Each reviewer should know what they are responsible for checking.

19. Keep a disclosure evidence file

Every material disclosure should be supported by evidence.

Create a file containing:

  • KMP register;
  • payroll reports;
  • STI calculations;
  • LTI calculations;
  • board approvals;
  • Remuneration Committee minutes;
  • employment contracts;
  • separation agreements;
  • equity grant letters;
  • share registry reports;
  • share-based payment calculations;
  • consultant engagement letters;
  • consultant invoices;
  • related party confirmations;
  • annual report disclosure checklist;
  • audit queries and responses; and
  • final sign-offs.

A practical standard is:

Every number in the remuneration report should be traceable to a source document.
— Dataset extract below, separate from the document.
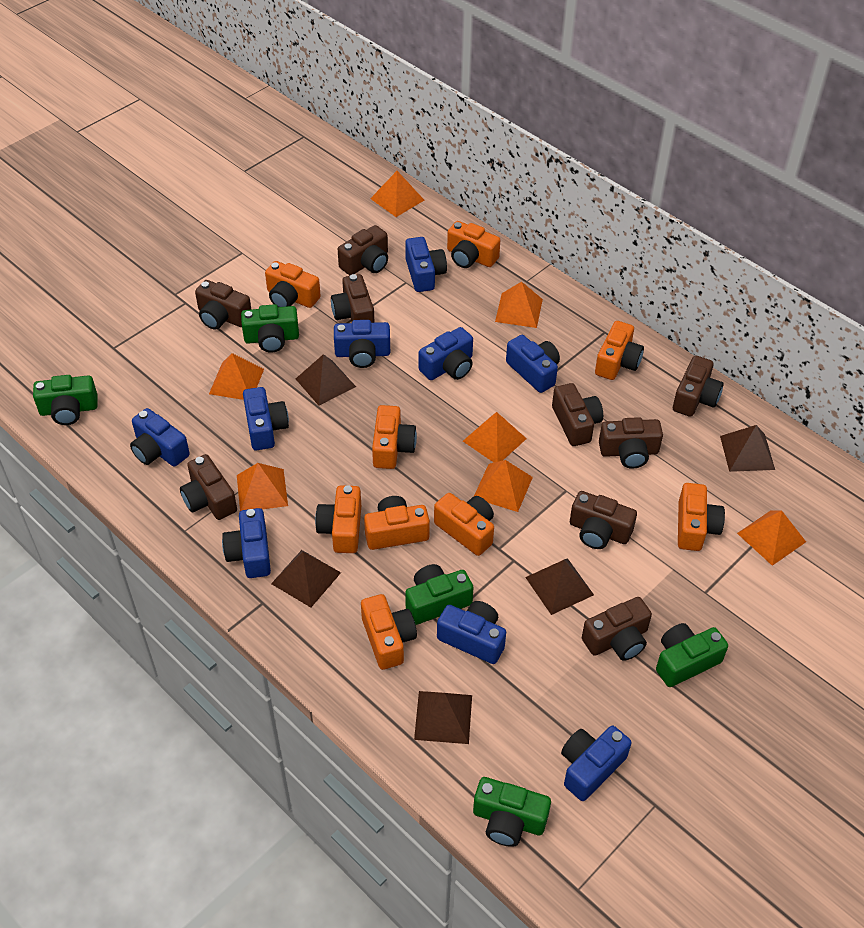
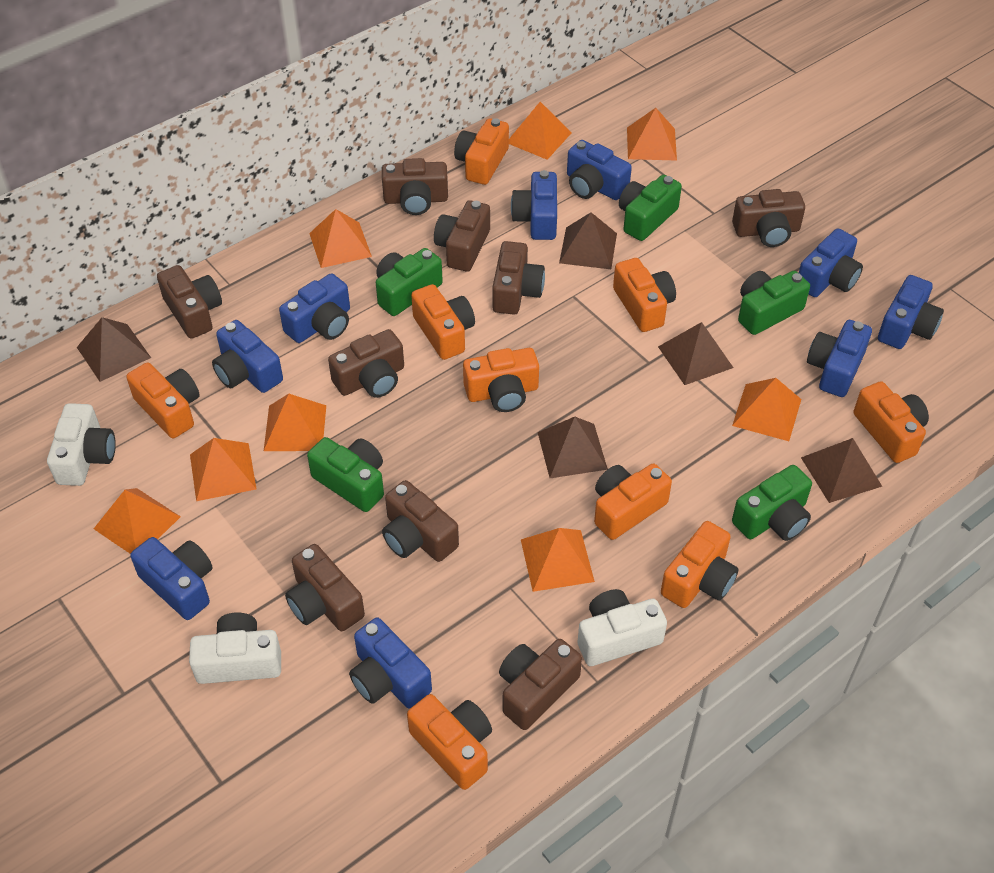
orange pyramid: [209,353,264,400] [237,463,288,511] [370,171,424,217] [463,412,527,462] [474,460,533,512] [495,282,543,328] [737,510,806,566] = 7 -> [94,488,181,554] [190,438,256,501] [264,394,326,451] [309,209,372,268] [509,102,572,160] [521,528,595,592] [627,108,677,160] [732,378,801,441] = 8
white camera: none = 0 -> [47,403,116,486] [189,613,281,684] [577,589,667,666] = 3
20. Use a final disclosure checklist

Before finalising the remuneration report, check:

KMP list

  • Have all current and former KMP been included?
  • Are start and end dates correct?
  • Are part-year disclosures accurate?
  • Are executive and non-executive KMP separated?

Remuneration tables

  • Do payroll amounts reconcile?
  • Are bonuses shown correctly?
  • Are share-based payment expenses correct?
  • Are termination benefits separately disclosed?
  • Are totals checked?
  • Are prior-year comparatives correct?

Incentives

  • Are STI measures and outcomes explained?
  • Are LTI grants and vesting outcomes explained?
  • Is board discretion disclosed clearly?
  • Are malus and clawback provisions addressed where relevant?

Equity

  • Do opening and closing balances reconcile?
  • Are grants, exercises, lapses and forfeitures correct?
  • Are director and executive holdings checked?

Contracts and consultants

  • Are service agreement terms current?
  • Are termination provisions accurate?
  • Are remuneration consultant disclosures complete?
  • Are unusual payments explained?

Governance and readability

  • Does the report explain pay-for-performance clearly?
  • Is shareholder experience considered?
  • Is the Chair or Committee Chair summary consistent with the tables?
  • Are shareholder feedback and strike responses addressed?
  • Can a reasonable shareholder understand the outcome?

21. Common mistakes to avoid

Do not start annual report drafting before the KMP list is confirmed.

Do not rely on payroll alone for remuneration data.

Do not forget former or part-year KMP.

Do not mix statutory remuneration with realised remuneration.

Do not confuse grant value, fair value, accounting expense and vested value.

Do not hide one-off payments in broad categories.

Do not disclose incentive outcomes without explaining performance.

Do not forget director fee pool usage.

Do not leave equity reconciliations until the last minute.

Do not let the narrative say “alignment” if the numbers suggest otherwise.

Do not skip legal and audit review on sensitive items.

22. What good support looks like

Good support for KMP remuneration disclosures means the annual report team can answer:

  • Who is included?
  • Why are they included?
  • What period are they disclosed for?
  • What were they paid?
  • What was granted?
  • What vested?
  • What lapsed?
  • What was approved?
  • What was discretionary?
  • What was unusual?
  • How does the outcome align with performance?
  • Where is the supporting evidence?

When these answers are clear, the annual report process becomes smoother and the final disclosure is more credible.

Final thought

Preparing KMP remuneration disclosures is more than table preparation.

It is the process of translating remuneration governance into public disclosure.

The numbers must be right, but the story must also be clear. Shareholders should be able to understand who was paid, what they were paid, why they were paid and whether the outcome reflects company performance and shareholder value.

The strongest annual report disclosures are built on disciplined preparation:

Confirm the KMP list. Reconcile the data. Explain the outcomes. Evidence every number. Tell the remuneration story clearly.

That is how KMP remuneration disclosure becomes more than compliance. It becomes a demonstration of good governance.